• TEXT PASSAGE:
On Seedlings, Rip Currents, and New Things

By Catherine DiMercurio

Solitude is one of those gifts that doesn’t always feel like one. There is much delight in self-discovery, but the responsibility to make the most of this time can be troubling. Yet in the absence of other humans to react to and with on a daily basis there is a freedom to observe ourselves, to re-learn what makes us tick.

For me, this prolonged period of solitude has provided the opportunity to ask questions. What does being me look like when I am not in the mode of daily parenting or in a state of being partnered? In a way, being in solitude is like being the control group in an experiment about my own identity.

Here, I have the time and space to observe what affects my mood, my sense of well-being. What stressors alter the course of my day, how do I respond to them? How did I respond differently when I lived with my children, when I was with a partner? What do I like about the way that I live and think and feel, and what would I like to improve?

Here is something I’m learning about growth. Imagine one of those old, time-lapsed photography videos of a germinating seedling, the way it pushes through the dirt up to the warm sunlight and begins to unfurl. I wish my growth was like that, unconscious and inevitable, rooted in the instinct to move toward the light. When a human chooses to pursue growth—emotional, psychological, relational, etc.—they bump up against obstacles that can feel more troublesome than the soil a seedling faces. We must move through them somehow to get to where we want to go. It is not an instinctual movement with a clear direction. For many, growth requires confronting fears, and most fears stem from old wounds, from past relationships that reach all the way back through our childhoods. Our growth often requires that we dig down before we can inch up.

Photo by Gelgas Airlangga on Pexels.com

One of the things I have learned about myself is about the way I pursue things, or avoid pursuing them. Sometimes I can’t sink my teeth into something that intimidates me until I have run out of all the excuses to avoid trying. Sometimes I can’t truly let go of someone—even after the relationship has ended—until I have exhausted myself trying to figure out why it didn’t work. Things take as long as they take. Especially because we have to live life at the same time we are doing this work.

• EXCERPTED RECORDS:

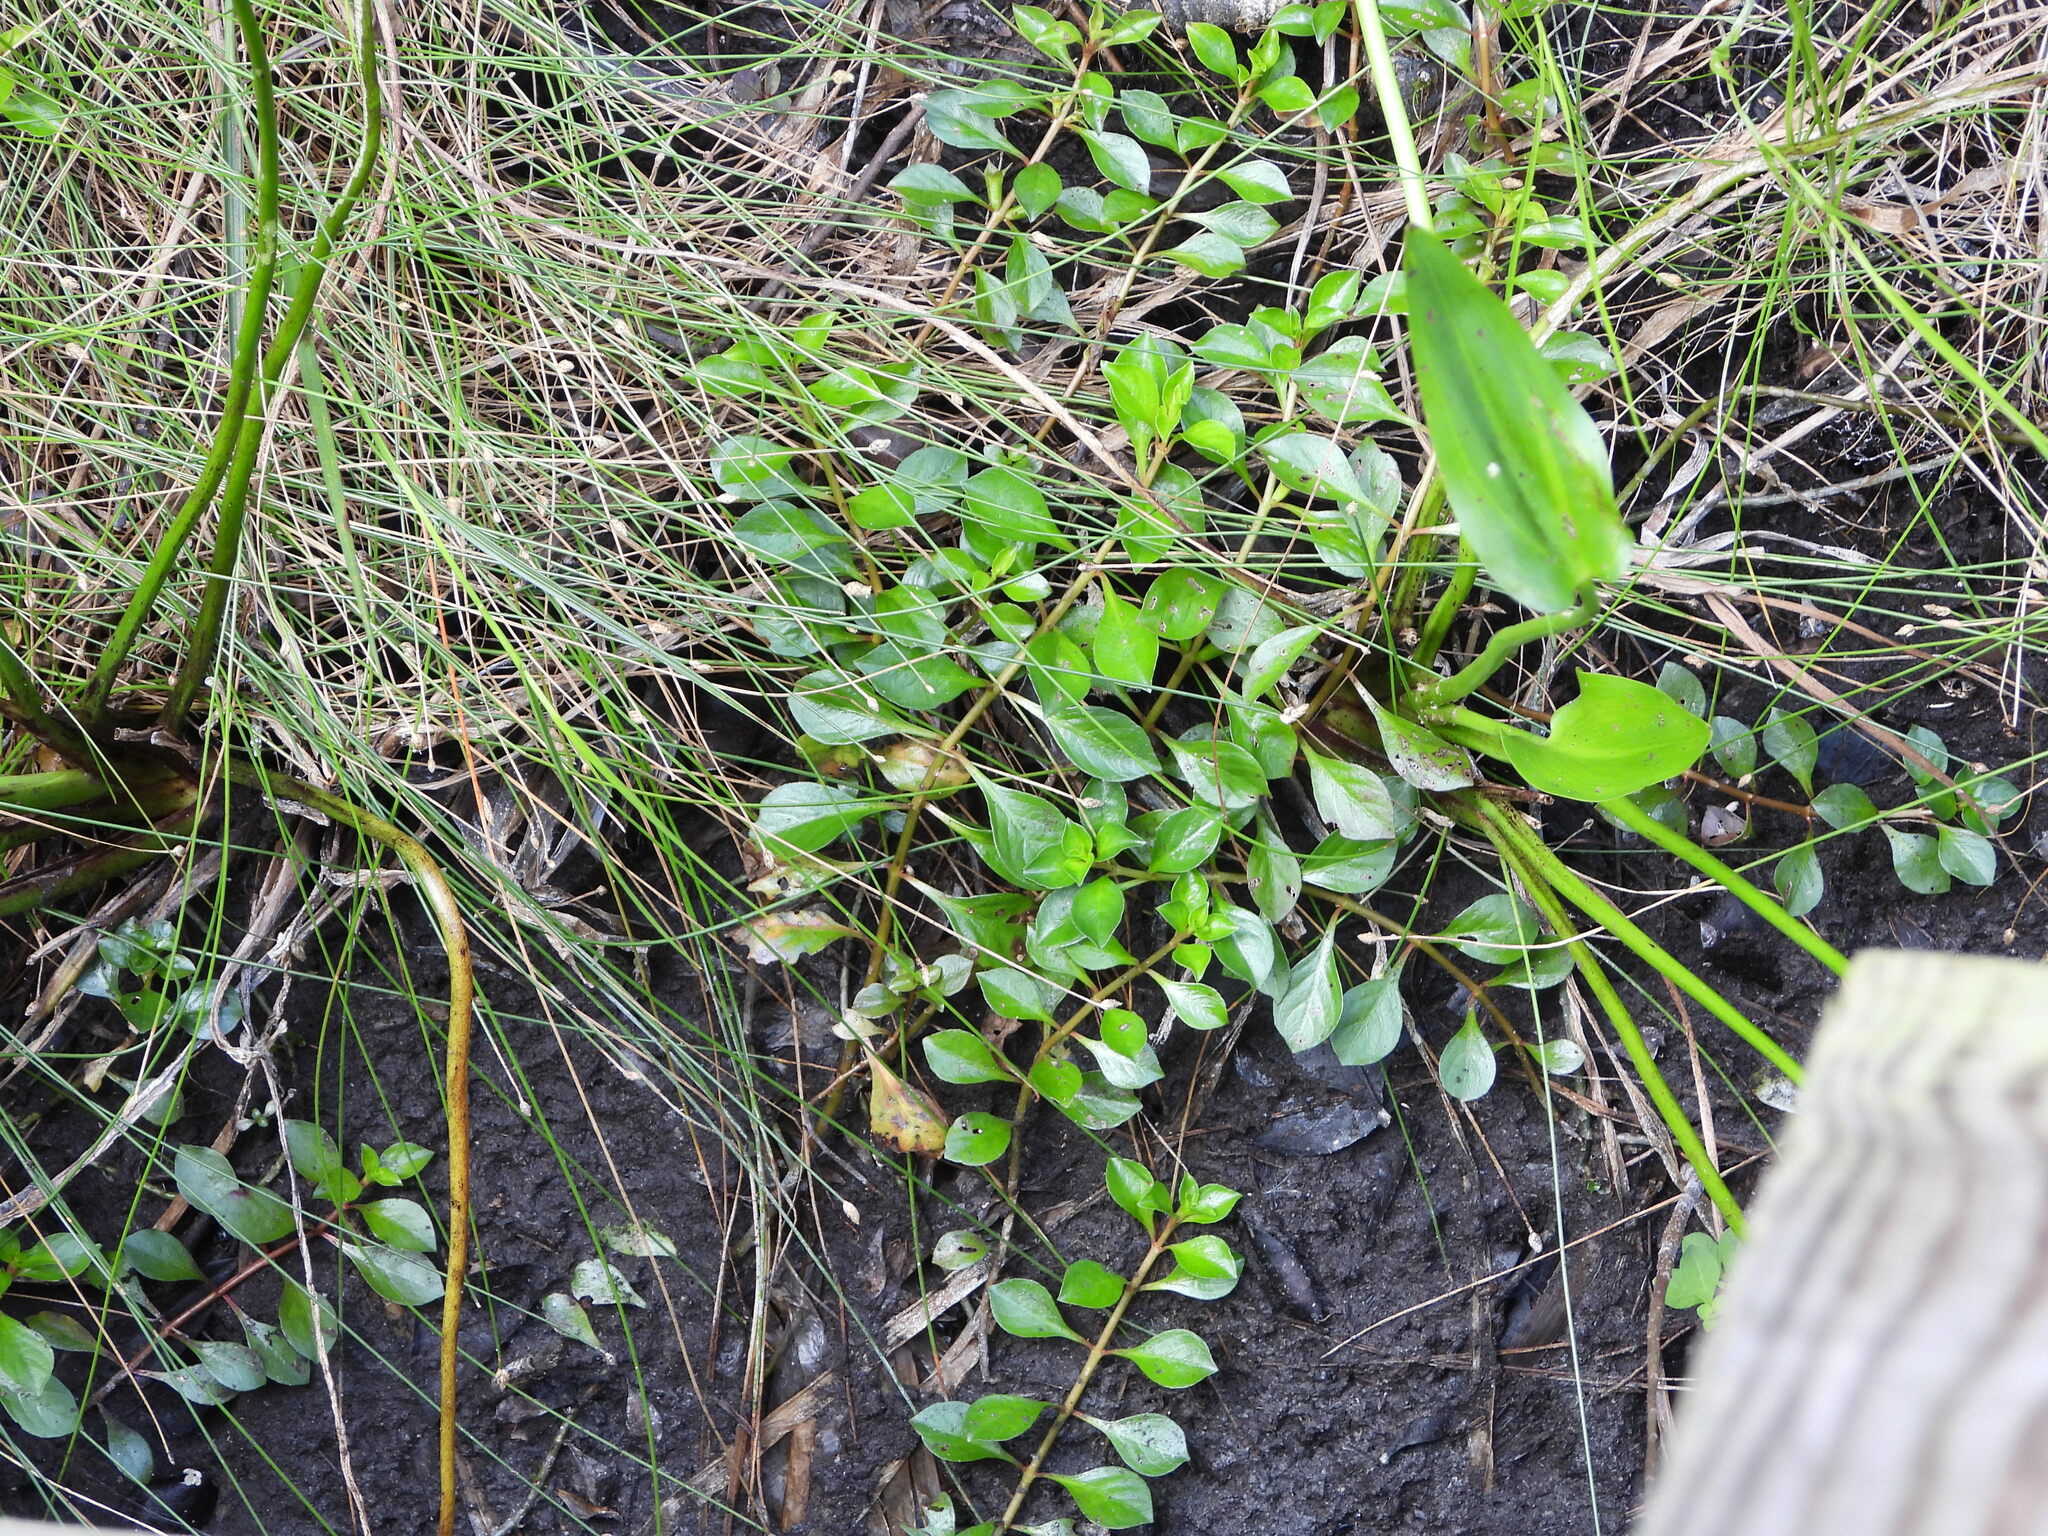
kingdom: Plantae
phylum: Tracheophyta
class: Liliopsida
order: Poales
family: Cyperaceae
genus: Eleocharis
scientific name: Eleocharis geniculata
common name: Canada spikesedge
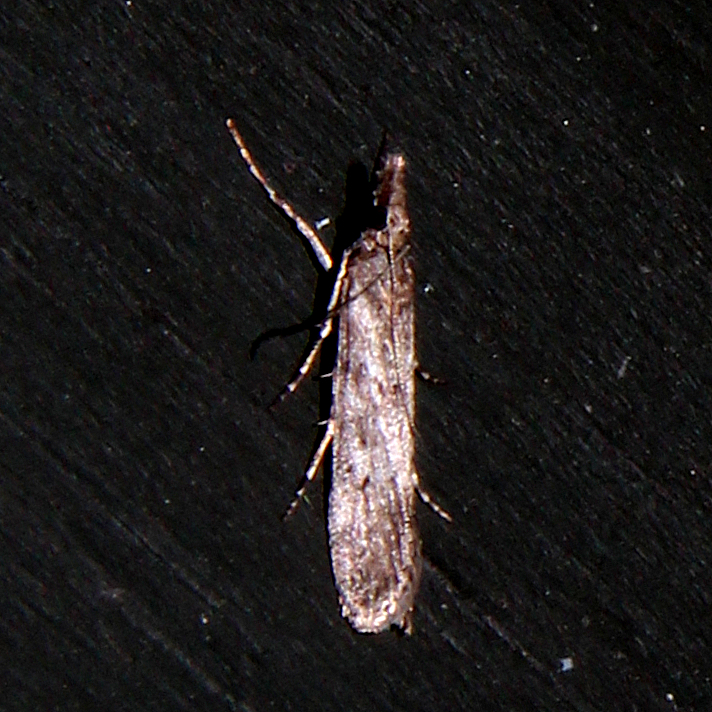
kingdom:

• PROBLEM TO WORK ON:
Copy the solitude essay above word for word, starting with "Here, I have" and going on through "like to improve?".

• ANSWER TO THE PROBLEM:
Here, I have the time and space to observe what affects my mood, my sense of well-being. What stressors alter the course of my day, how do I respond to them? How did I respond differently when I lived with my children, when I was with a partner? What do I like about the way that I live and think and feel, and what would I like to improve?